# Crew Wanted



## Grady-fan (Sep 24, 2008)

I have a Grady White 30' , I am looking to set a crew 2-3 to get offshore this summer to catch tuna, dolphin, wahoo possibly overnight weather providing . Looking to share some cost. Let me know Regards.


----------



## CaptainHatt (Jun 6, 2005)

I'm game, where do you fish out of. Let me know when you are planning next trip


----------



## Horizon257 (Jul 8, 2011)

I may be interested ... where you run out of ??


----------



## bigd_lvn99 (Dec 16, 2009)

*Sounds great*

I'm in too. My schedule is very flexible (weekend/weekday no prob).

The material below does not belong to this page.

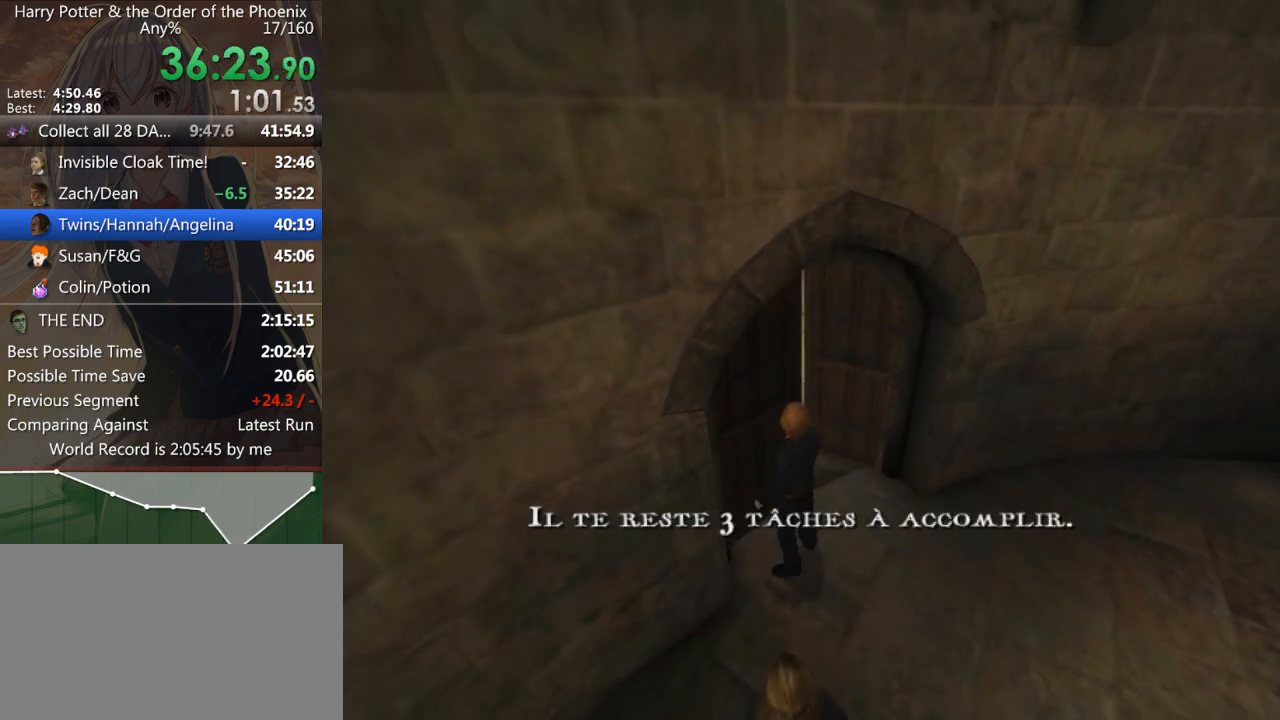
{"keys": ["a", "shift_l", "w"], "mouse": [], "events": []}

Just say when and where.


----------



## dirtbroker (Jul 26, 2007)

I'm always interested 
325-668-0931
Gary


----------



## raruga (Sep 19, 2012)

*In response to your post*

I am also interested, send me a pm or text next time you are planning to go out.
Ramon
713-855-0660


----------



## FRSHDO (May 31, 2011)

I am interested... When is your next trip?? 832-620-4871


----------



## BackwaterDrifter (May 25, 2011)

I would be interested 281 932 8677 if you still have a slot.


----------



## highlightssanleon (May 30, 2013)

Experienced tuna fisherman, I have gear for tuna chunking and jigging. 
I can catch and transport live bait. And have a few fishing buddies who are more than will to chip in there fair share. We are ready most weekends all summer long. Patrick 713 245 9851


----------



## FriscoDad (Jul 25, 2010)

I would be interested, especially if you fish out of Freeport. Willing to pay share of all expenses and can clean a boat with the best of them. Experienced offshore fishing since the 1970's. FriscoDad - Pat 214-385-1644


----------



## LingKiller (Jul 9, 2010)

Count me in, I an a crewboat captain that works 2 weeks on and have 1 week off at a time. I don't drink. I live in Galveston Texas but will meet you at any place you launch or where your boat is. Please bbl and let's put some fish in the boat. Have fished with 2 coolers before and have big fun. 
Thanks Victor
832-704-0687


----------